My friend laughed in the face of death
KICKING her heels on the tarmac at Heathrow airport shortly after Christmas, Tara Palmer-Tomkinson sent the text: ‘I’m on plane to Koh Samui for Rn R!!! I put on a stone so although I had to have pre-Xmas checks I’m actually feeling v tired but not bad at all!!!’
The rest of the text was the sort of private chat girlfriends share.
For, since Tara revealed the devastating news of her illness to me three months ago, we’d shared many conversations. Sometimes she despaired, other times she laughed fit to burst, but mostly, she was phenomenally brave.
For Tara knew she was desperately ill. While the pituitary tumour, as she was at odds to make clear in our interview, ‘seemed to have gone away’, a rare auto-immune condition ravaged her body.
She had far too much dignity to speak publicly about how cruelly it affected her. She was also deeply concerned about how the terrible detail of her illness might upset the nephews and nieces upon whom she doted. It would be wrong to break her confidence now. Suffice to say, the condition related to her anti-neutrophil cytoplasmic antibodies that commonly attacks the upper respiratory tract (sinuses, nose, ears and trachea), the lungs and the kidney caused her untold pain.

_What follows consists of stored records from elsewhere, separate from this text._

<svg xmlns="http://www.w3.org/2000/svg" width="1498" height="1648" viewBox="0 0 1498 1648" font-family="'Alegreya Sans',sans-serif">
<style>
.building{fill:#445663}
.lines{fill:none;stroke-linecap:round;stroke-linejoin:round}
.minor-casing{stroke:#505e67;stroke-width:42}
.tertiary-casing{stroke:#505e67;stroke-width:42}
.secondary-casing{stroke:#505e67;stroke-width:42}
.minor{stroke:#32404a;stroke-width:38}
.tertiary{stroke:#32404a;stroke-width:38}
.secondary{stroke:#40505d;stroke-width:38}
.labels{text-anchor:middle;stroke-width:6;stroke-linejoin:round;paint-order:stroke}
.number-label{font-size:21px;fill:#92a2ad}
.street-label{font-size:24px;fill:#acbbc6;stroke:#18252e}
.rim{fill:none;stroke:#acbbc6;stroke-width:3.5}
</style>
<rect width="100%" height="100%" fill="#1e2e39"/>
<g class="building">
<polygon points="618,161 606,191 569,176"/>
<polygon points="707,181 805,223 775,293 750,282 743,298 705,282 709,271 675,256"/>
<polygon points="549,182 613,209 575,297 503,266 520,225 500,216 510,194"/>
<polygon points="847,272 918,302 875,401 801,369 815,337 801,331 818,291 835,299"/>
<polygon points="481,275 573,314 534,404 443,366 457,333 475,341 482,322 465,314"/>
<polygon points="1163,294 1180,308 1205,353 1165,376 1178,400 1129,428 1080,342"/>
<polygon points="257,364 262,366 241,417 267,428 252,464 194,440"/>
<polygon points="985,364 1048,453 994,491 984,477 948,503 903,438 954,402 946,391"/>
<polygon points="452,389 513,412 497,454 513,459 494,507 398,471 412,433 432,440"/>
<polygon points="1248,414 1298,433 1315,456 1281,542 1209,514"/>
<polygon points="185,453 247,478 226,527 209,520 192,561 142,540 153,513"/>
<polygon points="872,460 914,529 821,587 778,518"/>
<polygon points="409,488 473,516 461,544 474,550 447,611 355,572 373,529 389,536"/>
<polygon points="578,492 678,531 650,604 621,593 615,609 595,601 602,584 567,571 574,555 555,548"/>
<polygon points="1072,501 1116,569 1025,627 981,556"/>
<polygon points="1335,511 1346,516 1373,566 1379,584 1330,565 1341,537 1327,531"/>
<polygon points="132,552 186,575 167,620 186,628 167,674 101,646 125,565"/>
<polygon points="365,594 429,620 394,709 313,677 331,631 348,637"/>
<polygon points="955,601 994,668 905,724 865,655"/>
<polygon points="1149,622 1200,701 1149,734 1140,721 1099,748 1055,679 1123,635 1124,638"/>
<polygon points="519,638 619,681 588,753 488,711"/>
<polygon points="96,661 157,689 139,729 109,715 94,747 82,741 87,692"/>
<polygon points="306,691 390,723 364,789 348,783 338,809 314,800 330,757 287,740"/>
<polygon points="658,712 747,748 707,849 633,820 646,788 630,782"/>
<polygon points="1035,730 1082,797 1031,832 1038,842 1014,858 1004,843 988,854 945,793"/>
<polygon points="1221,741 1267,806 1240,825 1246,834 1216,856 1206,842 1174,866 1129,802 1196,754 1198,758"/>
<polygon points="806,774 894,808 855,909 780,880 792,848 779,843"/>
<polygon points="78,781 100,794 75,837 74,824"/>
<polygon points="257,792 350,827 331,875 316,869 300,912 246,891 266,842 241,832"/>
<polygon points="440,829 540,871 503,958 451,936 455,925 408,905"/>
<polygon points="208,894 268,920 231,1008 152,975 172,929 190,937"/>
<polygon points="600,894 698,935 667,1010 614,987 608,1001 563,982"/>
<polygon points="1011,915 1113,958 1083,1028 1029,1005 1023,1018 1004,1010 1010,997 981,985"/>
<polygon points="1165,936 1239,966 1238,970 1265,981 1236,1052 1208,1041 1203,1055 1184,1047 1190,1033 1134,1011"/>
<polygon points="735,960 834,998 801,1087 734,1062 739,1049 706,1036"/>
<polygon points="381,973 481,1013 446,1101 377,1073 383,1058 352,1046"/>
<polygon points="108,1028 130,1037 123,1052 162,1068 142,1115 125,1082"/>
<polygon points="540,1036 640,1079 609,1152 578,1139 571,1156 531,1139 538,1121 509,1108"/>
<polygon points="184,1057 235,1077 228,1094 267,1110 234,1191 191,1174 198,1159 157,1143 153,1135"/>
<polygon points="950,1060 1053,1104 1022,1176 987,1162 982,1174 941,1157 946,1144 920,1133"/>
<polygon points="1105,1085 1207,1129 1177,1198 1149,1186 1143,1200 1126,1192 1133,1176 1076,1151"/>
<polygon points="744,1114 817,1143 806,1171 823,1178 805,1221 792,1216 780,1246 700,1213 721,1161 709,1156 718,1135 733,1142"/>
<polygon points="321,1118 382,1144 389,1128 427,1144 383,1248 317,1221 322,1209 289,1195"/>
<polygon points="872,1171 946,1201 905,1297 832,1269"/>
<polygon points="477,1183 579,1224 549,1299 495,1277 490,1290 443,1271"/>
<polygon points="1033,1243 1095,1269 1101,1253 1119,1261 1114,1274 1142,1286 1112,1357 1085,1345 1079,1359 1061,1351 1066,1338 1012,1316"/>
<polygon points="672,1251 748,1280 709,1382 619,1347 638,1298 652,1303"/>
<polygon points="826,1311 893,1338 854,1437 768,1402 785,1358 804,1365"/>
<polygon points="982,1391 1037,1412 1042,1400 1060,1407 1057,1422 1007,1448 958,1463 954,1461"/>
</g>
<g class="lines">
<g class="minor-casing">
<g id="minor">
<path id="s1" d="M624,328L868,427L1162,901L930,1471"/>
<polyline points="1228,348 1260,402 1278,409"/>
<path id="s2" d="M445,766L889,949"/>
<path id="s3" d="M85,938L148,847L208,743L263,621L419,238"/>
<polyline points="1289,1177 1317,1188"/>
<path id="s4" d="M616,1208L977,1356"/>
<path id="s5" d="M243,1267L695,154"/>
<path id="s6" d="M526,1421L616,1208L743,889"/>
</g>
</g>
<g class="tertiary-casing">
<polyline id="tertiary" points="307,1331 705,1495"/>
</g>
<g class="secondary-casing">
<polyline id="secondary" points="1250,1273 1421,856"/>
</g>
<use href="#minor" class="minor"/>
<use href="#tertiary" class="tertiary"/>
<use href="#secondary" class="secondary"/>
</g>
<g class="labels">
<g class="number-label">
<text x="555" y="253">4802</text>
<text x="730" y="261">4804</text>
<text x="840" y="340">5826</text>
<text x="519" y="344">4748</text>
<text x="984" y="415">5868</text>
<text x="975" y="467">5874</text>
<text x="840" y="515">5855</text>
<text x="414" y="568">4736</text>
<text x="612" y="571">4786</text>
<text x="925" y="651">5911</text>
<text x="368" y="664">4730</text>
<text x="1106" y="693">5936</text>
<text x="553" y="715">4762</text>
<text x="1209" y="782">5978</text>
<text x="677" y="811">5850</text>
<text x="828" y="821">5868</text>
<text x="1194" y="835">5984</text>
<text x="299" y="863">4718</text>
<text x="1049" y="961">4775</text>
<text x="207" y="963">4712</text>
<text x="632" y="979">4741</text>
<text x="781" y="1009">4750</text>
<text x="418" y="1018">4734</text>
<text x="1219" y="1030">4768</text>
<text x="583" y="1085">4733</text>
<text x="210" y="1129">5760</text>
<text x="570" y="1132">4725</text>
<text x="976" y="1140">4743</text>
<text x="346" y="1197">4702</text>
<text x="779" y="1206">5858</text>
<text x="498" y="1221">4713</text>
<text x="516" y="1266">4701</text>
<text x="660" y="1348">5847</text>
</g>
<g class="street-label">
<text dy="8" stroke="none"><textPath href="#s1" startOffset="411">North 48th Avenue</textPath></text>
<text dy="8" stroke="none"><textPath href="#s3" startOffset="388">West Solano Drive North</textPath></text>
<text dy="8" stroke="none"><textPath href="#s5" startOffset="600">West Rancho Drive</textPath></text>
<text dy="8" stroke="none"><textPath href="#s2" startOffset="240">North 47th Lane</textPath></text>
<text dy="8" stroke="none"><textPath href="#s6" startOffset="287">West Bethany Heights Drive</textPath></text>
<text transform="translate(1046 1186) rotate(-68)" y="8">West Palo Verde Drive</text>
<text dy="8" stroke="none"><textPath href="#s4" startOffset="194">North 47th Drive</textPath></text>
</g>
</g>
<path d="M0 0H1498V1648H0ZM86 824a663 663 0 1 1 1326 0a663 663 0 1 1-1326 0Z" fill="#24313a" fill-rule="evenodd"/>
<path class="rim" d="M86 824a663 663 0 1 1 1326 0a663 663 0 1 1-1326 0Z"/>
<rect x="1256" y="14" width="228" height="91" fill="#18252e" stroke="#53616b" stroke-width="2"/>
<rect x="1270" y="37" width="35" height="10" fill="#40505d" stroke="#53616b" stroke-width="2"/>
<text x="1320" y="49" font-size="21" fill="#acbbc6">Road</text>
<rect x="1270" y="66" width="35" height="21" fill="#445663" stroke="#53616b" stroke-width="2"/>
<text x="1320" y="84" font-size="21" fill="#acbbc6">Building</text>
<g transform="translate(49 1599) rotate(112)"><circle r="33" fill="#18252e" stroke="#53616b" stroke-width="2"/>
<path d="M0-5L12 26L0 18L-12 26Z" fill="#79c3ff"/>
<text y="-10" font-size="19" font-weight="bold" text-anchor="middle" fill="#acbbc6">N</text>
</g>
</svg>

So much so, she struggled to eat, to sleep and, some days, to summon the energy to get out of bed. She knew her condition was progressive and, yes, the thought of death terrified her. But she tried so very hard to remain positive.
Take the time she’d been particularly tearful during one of our conversations a few weeks before those pre-Christmas tests. Within minutes of our chat, she sent a recording of a song she’d written.
And Tara sang and played the piano beautifully. The lyrics are particularly poignant today. ‘It was New Year’s Eve last night but today my face looks like Halloween, the scars are my history, love lines where all my love has been. Every one around me they’re trying to push a different way. I’ve lost and found me but who says, who says the party’s over.
‘Who says the party’s over. Cos I know I’m not ready to change my ways. No not ready. Who says the party’s over. No it’s not over.’
Tara, you see, was one of those rare people who, whatever life threw at her, was determined to squeeze as much fun from it as she could. Yes, she acknowledged she lost her way at times and deeply regretted those excesses, particularly any distress she may have caused the family she loved dearly.
But, in living her far-too-short life in the way she did, she brightened the lives of so many who knew her.
The last time we spoke she told me, once new medication had stabilised her condition, she was looking forward to going to her apartment in Klosters. It is where she was always at her happiest.
‘When on the mountains with the blue sky above and the cloud beneath me I feel as if I’m in paradise,’ she said. It is where I like to think of her today.